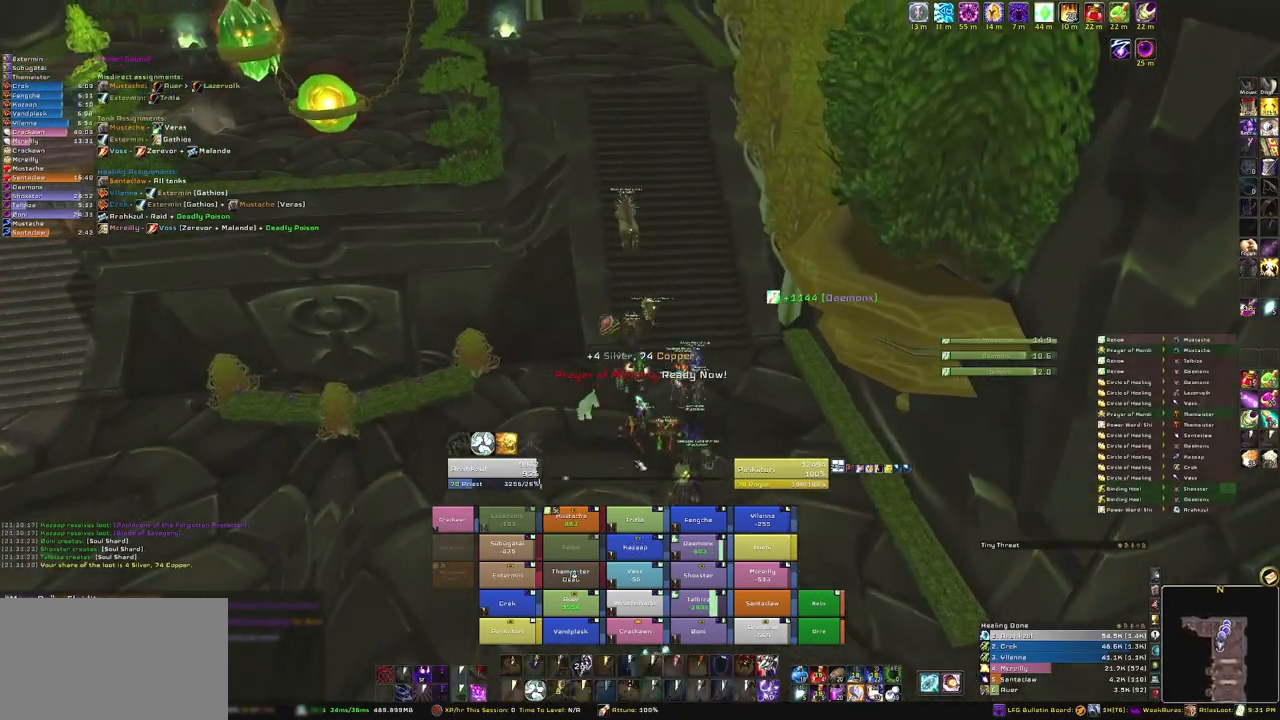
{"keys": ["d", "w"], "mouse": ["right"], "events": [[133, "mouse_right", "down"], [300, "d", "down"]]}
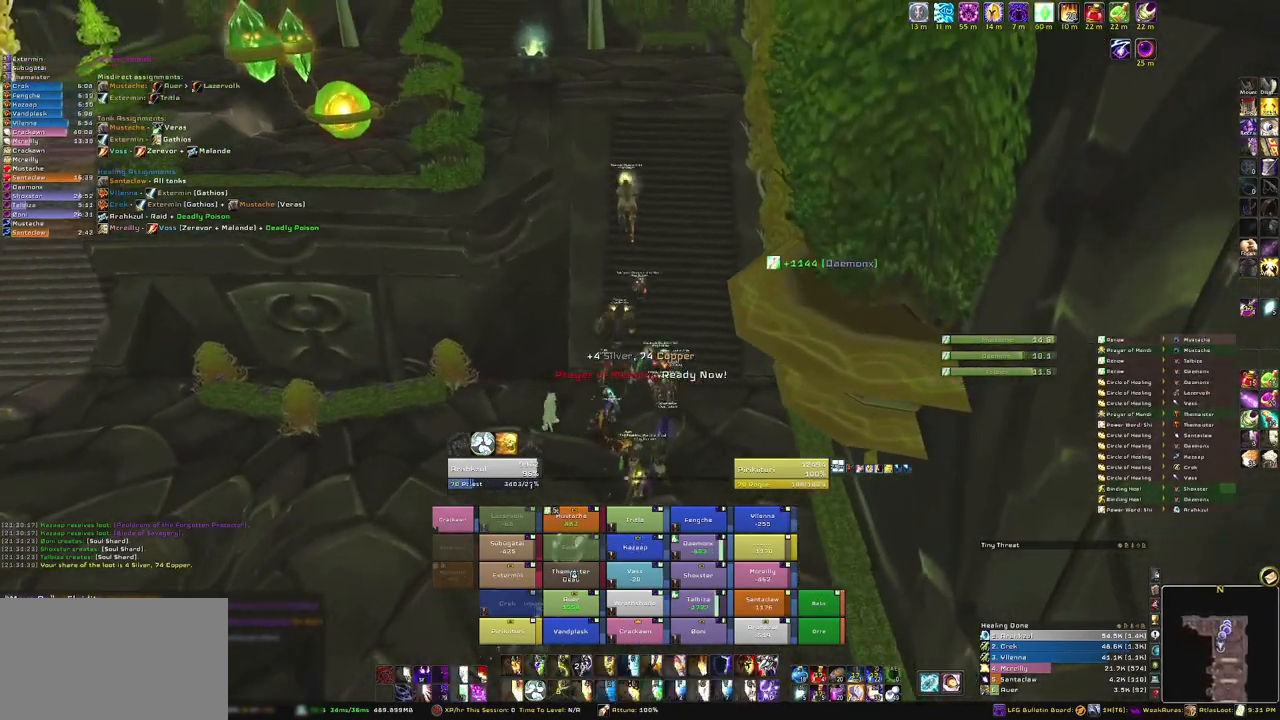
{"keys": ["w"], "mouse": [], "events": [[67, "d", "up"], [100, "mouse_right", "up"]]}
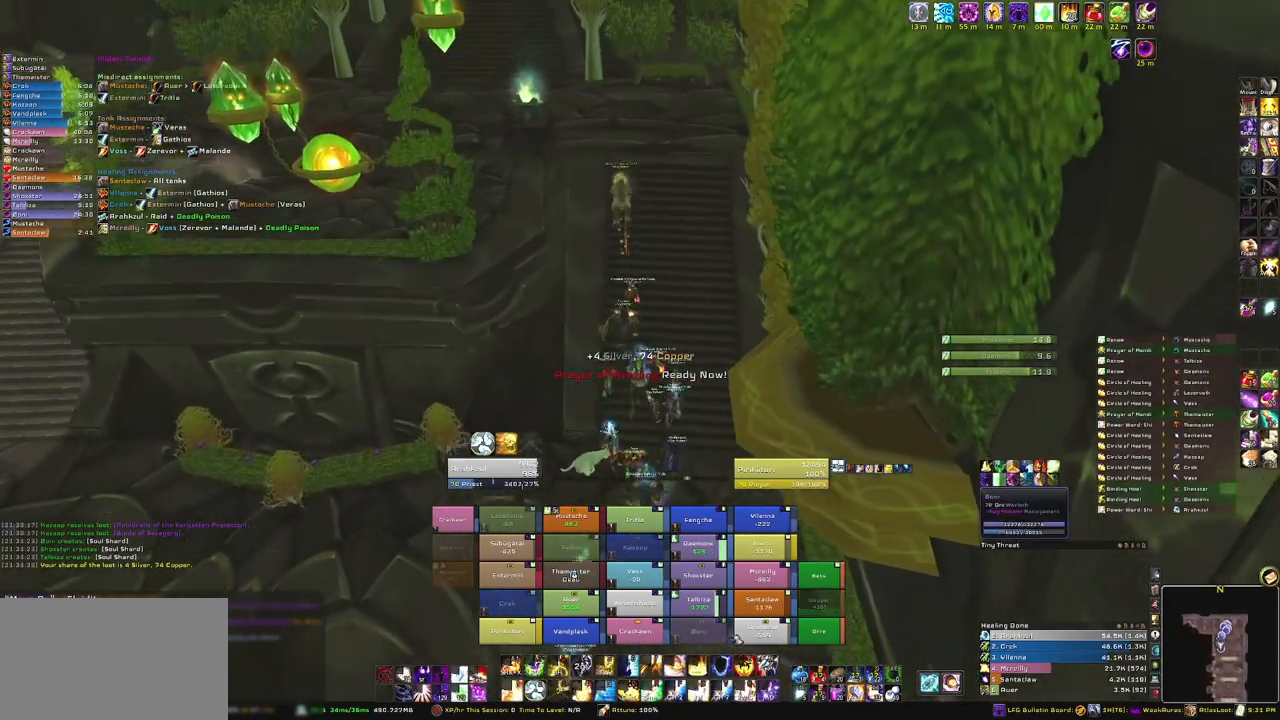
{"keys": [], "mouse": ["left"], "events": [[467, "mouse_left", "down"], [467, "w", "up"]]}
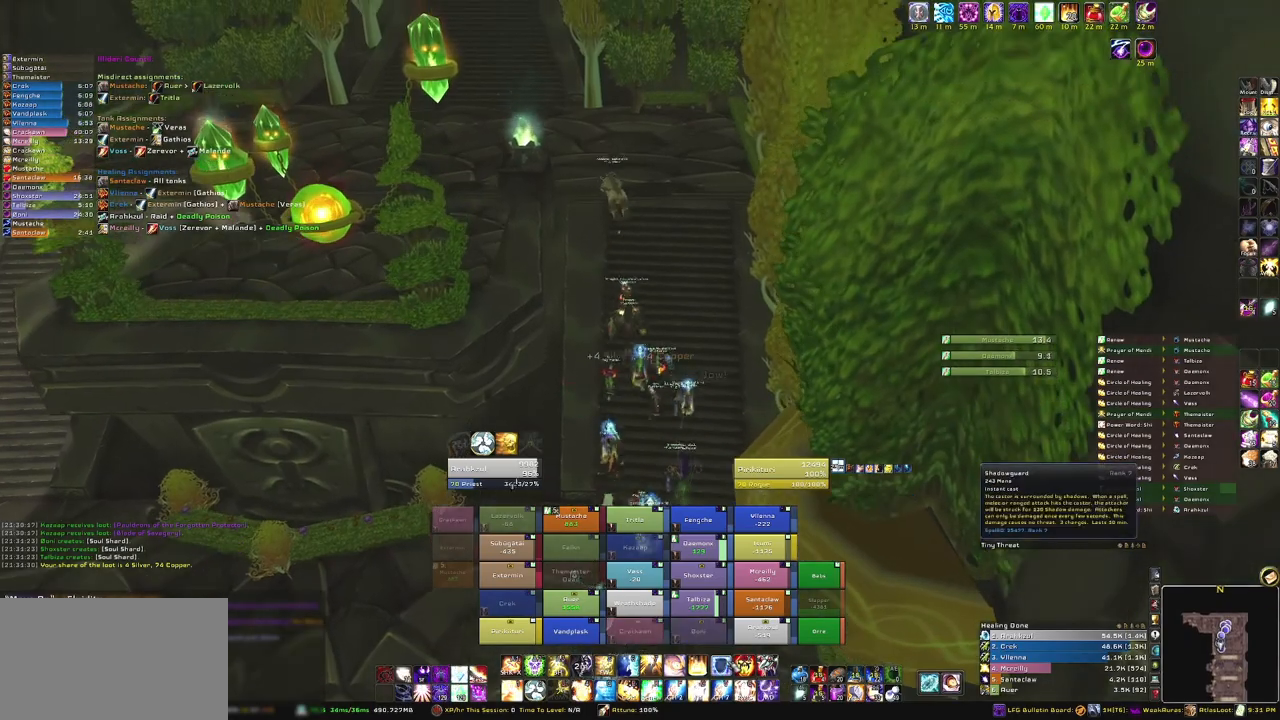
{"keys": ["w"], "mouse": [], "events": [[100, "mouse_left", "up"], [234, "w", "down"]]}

##############################

**ACTIVITY**
Make an exact reproduction of the listing above, without any pictures.

**ANSWER FOR THE TASK**
{"keys": ["d", "w"], "mouse": ["right"], "events": [[133, "mouse_right", "down"], [300, "d", "down"]]}
{"keys": ["w"], "mouse": [], "events": [[67, "d", "up"], [100, "mouse_right", "up"]]}
{"keys": [], "mouse": ["left"], "events": [[467, "mouse_left", "down"], [467, "w", "up"]]}
{"keys": ["w"], "mouse": [], "events": [[100, "mouse_left", "up"], [234, "w", "down"]]}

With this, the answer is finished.